The Board was not required to accept an affidavit it deemed to be non-persuasive, merely because it was uncontradicted. Joseph Sternberger v. United States, 401 F.2d 1012, 1015-1016, 185 Ct. Cl. 528, 533-536 (1968); Electronic and Missile Facilities, Inc. v. United States, 416 F.2d 1345, 1354, 189 Ct.Cl. 237, 251 (1969). The affidavit could reasonably have been thought nonpersuasive on the ground of its brevity and lack of specificity. The subject matter — costs, expenses, losses — is appropriately proven by books and records rather than by conclusory assertions without supporting detail and not open to cross-examination. Specifically, the word "significant" deprives the first sentence of what little weight it might otherwise have. Such a word, not accompanied by the underlying figures, substitutes for the facts the self-serving conclusion of an interested party. As for the second sentence, the Board could reasonably have thought that the plaintiff's losses were of little materiality, even if the affidavit were accepted as proof of the fact. Operating losses may be the product of inefficiency or an improvident bid. They have no necessary bearing on a price adjustment designed, plaintiff claimed, to recapture decreased costs. The Board's refusal to find is thus unassailable, and provides a second ground on which to sustain its decision.

The second count of the petition challenges as inadequate an award by the Board of $240 as an appropriate equitable adjustment for extra work ordered by the Government under one of plaintiff's three contracts. The contract required the cleaning of the dining room area, each man's mess gear, dishwashing and cooking equipment and lavatories. Plaintiff was ordered to service an additional dining room area of 1,020 square feet, or approximately 10 percent of the original contract area of 9,750 square feet. Though there had been no increase in the work other than the cleaning of the dining room area, the plaintiff asked for an approximately 10 percent increase in the contract price, or $800 for each of the 4 months for which the work was done, on the ground that the work required extra time equivalent to one employee per shift or 16 man-hours per day.

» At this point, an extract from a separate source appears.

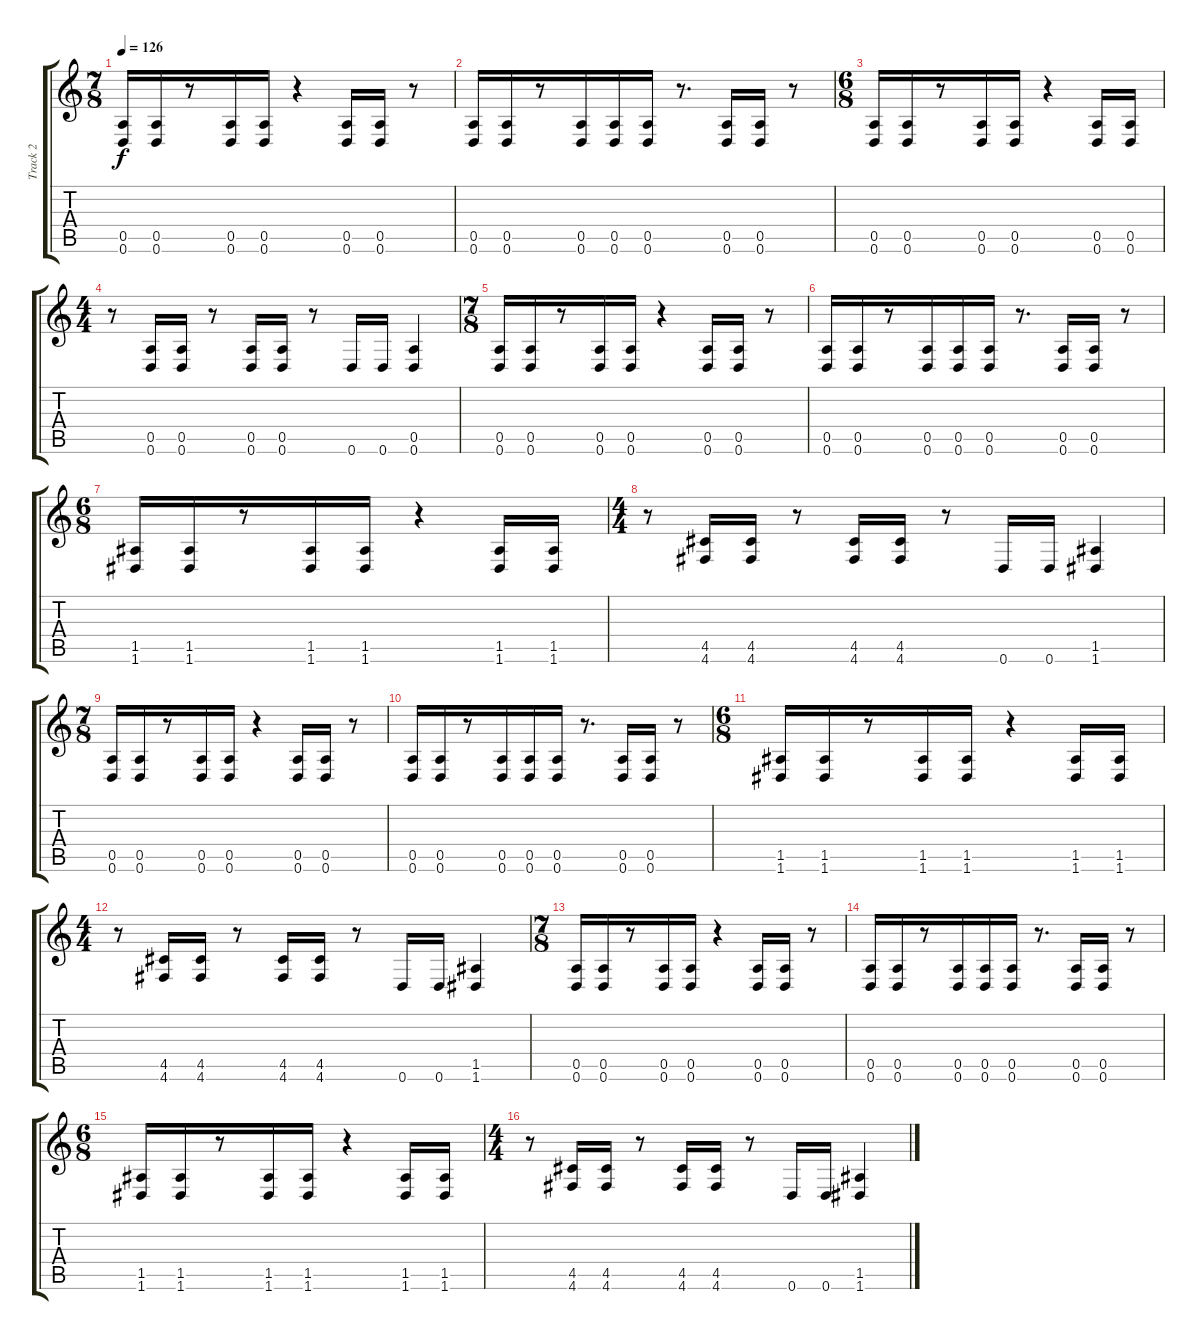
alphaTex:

The basis of the Board's award of a total of $240 is that the extra time required to clean the additional dining area was 10 percent of the 4 man-hours per meal or 12 man-hours per day actually required to clean the original contract dining area.

Again, as in the first count, plaintiff does not meet the burden imposed on those who would reverse Board findings of fact. Plaintiff's proof before the Board consisted of the third and last sentence in his affidavit: "Under contract N189-59847A the extra work required the equivalent of one employee per shift or sixteen man-hours per day which with indirect charges amounted to additional expenses of $800.00 per month."

On the one hand, as already noted, the Board could reasonably have disregarded such an affidavit. On the other, there is evidence supporting the Board's findings. Navy memoranda in the record support the computation of the adjustment awarded by the Board. These memoranda are unsworn and in the law of evidence are doubtless hearsay, but plaintiff cannot complain, for he consented to disposition on the record and on his affidavit, equally hearsay.


Upon the foregoing opinion and report, the court concludes that plaintiff is entitled to recover only to the extent of the $240 allowed by the Board and not contested by defendant. Therefore, plaintiff's motion for summary judgment is granted only to the extent of said $240 not contested by defendant, defendant's cross-motion for summary judgment is granted except to the extent of the said $240, and judgment is entered for plaintiff in the sum of the $240 with plaintiff's petition otherwise dismissed.



See page 12 of defendant's cross-motion and brief, filed April 3, 1969, and page 5 of defendant's reply brief, filed June 16, 1969.